Friday, May 16, 2014

Quiltomology 001: Ugly Bug Collection

Some years back, I was part of an online group which held a yearly "ugly" fabric swap.  It was meant purely to be a fun event.  Rules were posted on April Fool's Day, and the fabrics needed to be mailed to participants on April 15, tax day.
Each participant sent two "fat 1/16th pieces of the ugliest quilting fabric they could find to all the other participants.  There were 54 who participated in this particular swap, so I ended up with 108 pieces of ugly fabric.  Of course, part of the challenge was that we had to make them into a quilt.
I pondered long and hard about what to make.  I like plays on words, and I kept thinking, "ugly rugs", "ugly mugs", "ugly bugs".  That's it.  UGLY BUGS won.
I got a book on insects from the library and created some oversized bugs, using a piecing method I'm very fond of, freezer paper piecing.  My goal was to use only the ugly fabric, and to use all of it.  I didn't want it breeding in my stash!

I even found some plastic flies to scatter around the quilt top.  I drew the line at the plastic spiders I found, though.  I hate spiders.  Anyway, they are not insects.

 I had a few fabric scraps left, and I wanted to use them all.  At that time, I was doing a lot of back art on my quilts, so the back became another place to get rid of that ugly fabric.
The bug spray effectively made use of the rest of the "uglies".
Too much fun?

Friday, May 2, 2014

Quilt Trails Galore

Quilt Barn Trails have been blanketing the countryside in the past few years.  To date, I believe 45 states and 3 Canadian provinces have quilt trails.  The movement began in southern Ohio in 2001 with Donna Sue Groves' idea to create an imaginary "clothesline" of quilts across Appalachia.  You can learn more about that here: Donna Sue's story.  Author Suzi Parron has collaborated with Donna Sue to document the movement in a book, Barn Quilts and the American Quilt Trail.  Clicking the link will take you to Suzi's blog, where you will find a link to purchase the book.  She is at the present time touring the United States, giving programs and doing research for a second book on the subject.
I joined the quilt trail movement in 2009 when a friend, Cindy Cambier and I started a trail in our home county of Osceola County, Michigan.  Osceola County has 92 quilt blocks on barns, garages, houses, businesses and public buildings. 
Now we have moved on to the two counties immediately to the north of Osceola, Wexford and Missaukee Counties, having started in 2014, the Quilt Trails of Wexford-Missaukee.  Our first block went up this week, a Snail Trail block went up on the historical octagonal building at the Wexford County Fairgrounds.

The grounds crew at the fairgrounds rounded up a few ladders, and with a lot of coaching from the bystanders, the deed was done.

 To quote Cindy's facebook post about this:  "A few years ago, when we were in Ohio for the national gathering of Quilt Trails, we proposed that every trail, in every state, replicate the Snail Trail quilt block in purple and lime in honor of Donna Sue Groves; many have done just that.
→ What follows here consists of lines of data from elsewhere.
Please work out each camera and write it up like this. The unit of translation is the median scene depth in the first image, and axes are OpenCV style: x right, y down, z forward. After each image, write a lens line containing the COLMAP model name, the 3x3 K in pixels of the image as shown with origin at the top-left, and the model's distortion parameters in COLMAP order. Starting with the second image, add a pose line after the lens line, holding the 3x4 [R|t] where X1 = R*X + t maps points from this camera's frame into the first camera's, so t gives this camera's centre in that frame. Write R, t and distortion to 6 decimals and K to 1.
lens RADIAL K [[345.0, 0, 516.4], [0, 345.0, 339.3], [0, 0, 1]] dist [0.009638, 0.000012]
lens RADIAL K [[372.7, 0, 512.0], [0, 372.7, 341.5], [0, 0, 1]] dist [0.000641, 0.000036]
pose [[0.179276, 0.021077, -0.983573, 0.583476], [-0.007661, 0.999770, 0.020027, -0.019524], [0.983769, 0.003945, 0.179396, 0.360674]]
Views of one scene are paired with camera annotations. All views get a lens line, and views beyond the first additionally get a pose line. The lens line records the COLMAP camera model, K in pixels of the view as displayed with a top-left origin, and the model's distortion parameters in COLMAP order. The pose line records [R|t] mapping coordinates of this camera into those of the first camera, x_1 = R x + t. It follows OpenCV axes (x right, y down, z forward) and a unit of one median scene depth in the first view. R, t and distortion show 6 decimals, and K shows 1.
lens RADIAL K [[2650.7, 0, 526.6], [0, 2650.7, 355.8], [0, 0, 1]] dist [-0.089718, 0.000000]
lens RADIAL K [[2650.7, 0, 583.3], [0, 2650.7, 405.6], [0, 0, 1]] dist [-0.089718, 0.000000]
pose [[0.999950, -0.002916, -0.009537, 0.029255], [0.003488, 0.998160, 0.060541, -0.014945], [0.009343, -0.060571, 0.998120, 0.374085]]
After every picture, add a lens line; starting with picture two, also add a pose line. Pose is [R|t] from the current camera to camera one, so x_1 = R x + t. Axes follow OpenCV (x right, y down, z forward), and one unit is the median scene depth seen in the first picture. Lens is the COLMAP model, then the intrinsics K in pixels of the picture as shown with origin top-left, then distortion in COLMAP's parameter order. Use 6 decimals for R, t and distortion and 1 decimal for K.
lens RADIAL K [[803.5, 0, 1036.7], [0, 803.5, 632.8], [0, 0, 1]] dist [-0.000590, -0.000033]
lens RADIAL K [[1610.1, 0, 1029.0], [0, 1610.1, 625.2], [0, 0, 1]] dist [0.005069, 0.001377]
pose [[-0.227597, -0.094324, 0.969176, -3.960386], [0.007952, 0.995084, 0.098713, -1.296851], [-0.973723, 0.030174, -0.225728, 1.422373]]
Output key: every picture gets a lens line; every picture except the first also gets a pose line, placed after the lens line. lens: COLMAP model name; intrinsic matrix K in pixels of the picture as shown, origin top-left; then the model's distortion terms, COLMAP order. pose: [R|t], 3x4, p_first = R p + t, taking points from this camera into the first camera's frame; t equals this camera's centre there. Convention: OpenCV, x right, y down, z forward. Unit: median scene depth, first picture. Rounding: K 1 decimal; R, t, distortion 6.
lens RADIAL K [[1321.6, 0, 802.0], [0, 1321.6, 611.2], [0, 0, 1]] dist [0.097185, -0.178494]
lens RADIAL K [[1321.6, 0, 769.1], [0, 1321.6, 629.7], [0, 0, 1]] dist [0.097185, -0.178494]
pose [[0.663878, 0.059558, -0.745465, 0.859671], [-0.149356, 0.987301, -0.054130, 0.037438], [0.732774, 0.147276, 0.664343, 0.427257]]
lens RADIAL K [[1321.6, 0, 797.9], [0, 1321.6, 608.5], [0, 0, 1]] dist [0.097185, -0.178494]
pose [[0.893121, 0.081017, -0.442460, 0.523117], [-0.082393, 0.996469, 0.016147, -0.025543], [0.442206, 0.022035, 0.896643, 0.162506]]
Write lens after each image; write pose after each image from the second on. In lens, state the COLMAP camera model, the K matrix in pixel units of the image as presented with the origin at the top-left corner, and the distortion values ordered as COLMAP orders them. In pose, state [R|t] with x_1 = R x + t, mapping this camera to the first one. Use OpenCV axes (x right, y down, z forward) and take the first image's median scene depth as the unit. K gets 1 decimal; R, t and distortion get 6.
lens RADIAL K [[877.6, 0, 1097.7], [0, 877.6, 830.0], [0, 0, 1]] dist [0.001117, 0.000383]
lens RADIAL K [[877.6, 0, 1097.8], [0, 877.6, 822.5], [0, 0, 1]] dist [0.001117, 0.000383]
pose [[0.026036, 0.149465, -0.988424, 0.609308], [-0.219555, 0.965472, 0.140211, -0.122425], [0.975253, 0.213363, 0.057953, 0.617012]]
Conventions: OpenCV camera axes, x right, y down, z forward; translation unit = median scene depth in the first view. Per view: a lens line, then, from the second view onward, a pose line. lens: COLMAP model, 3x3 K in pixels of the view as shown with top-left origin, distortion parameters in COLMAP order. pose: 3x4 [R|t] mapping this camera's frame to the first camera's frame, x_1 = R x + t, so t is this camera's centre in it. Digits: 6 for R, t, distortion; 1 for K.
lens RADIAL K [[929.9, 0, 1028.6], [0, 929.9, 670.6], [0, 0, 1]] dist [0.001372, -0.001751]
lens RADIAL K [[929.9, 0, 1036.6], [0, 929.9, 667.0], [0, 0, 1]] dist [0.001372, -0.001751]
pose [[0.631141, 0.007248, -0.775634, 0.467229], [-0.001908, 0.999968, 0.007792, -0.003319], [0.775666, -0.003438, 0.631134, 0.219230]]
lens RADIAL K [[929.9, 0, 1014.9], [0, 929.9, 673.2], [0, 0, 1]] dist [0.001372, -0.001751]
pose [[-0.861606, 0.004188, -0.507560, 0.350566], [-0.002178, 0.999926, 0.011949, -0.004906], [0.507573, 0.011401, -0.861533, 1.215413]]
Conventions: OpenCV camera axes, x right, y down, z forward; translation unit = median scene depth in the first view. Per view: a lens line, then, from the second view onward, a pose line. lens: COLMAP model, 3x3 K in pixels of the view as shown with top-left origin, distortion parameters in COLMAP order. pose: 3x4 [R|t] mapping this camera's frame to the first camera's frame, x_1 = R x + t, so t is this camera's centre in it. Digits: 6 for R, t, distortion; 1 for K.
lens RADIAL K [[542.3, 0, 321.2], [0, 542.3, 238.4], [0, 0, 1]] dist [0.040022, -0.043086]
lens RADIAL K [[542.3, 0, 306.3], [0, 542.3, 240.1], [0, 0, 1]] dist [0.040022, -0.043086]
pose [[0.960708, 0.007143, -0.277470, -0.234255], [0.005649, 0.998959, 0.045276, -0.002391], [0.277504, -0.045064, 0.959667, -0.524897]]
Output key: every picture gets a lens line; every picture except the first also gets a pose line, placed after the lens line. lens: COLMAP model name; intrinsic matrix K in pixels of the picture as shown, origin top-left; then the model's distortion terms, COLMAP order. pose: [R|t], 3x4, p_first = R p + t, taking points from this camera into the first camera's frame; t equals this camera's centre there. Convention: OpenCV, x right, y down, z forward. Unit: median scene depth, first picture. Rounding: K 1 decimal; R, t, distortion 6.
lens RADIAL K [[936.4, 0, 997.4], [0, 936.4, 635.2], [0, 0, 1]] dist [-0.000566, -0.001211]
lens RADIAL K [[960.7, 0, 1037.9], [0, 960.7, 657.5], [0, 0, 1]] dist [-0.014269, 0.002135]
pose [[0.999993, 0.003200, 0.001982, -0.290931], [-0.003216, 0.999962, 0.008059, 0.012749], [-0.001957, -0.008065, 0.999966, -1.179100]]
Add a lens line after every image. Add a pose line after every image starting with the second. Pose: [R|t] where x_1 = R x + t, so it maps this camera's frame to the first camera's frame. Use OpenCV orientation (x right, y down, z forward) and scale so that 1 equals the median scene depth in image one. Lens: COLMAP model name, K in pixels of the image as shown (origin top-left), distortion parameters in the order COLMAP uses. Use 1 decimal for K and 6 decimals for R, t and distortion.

Generally, we agree that we should not duplicate blocks on from other trails, but we love that this connects us all and honors DSG!"
Snail Trail was donated by our team to the fairgrounds, and we also donated one to the Missaukee Falmouth Youth Show, but they don't have it up yet.

It's been a busy week.  The next day we put up another block, this time on a barn.  The barn is located in a place where there used to be a village called Star City.  All that remains of it is the name of the road, and an old building which once was the Methodist Church.  Shelby Norman, owner of the block, is somewhat of a local historian, and she has named this block "Star City".
 Sometimes the biggest challenge is getting the block installed.  A local contractor loaned his equipment and aid in getting this 8' square beauty 20' up in the air.
The quilt trail is a volunteer movement.  None of us make any money doing this, but we get a lot of satisfaction out of seeing our artwork so prominently displayed, the wonderful people we get to work with, sharing the heritage of the families in our area, and bringing a small boost to the economy of the area through what is commonly referred to as "agri-tourism".  \
We don't have a website or dedicated blog yet, nor a trail guide/map, but those will be forthcoming as the trail grows.